ÉNONCÉ DU PROBLÈME: Réécrivez le texte ci-dessous en remplaçant « empresa » par « sociedad » partout où ce mot apparaît, sans rien modifier d'autre.

DONNÉES FOURNIES:

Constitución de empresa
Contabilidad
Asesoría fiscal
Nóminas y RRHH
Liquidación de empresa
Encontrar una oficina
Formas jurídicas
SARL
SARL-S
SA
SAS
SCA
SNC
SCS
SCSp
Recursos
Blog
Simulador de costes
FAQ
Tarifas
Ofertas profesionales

RÉPONSE:
Constitución de sociedad
Contabilidad
Asesoría fiscal
Nóminas y RRHH
Liquidación de sociedad
Encontrar una oficina
Formas jurídicas
SARL
SARL-S
SA
SAS
SCA
SNC
SCS
SCSp
Recursos
Blog
Simulador de costes
FAQ
Tarifas
Ofertas profesionales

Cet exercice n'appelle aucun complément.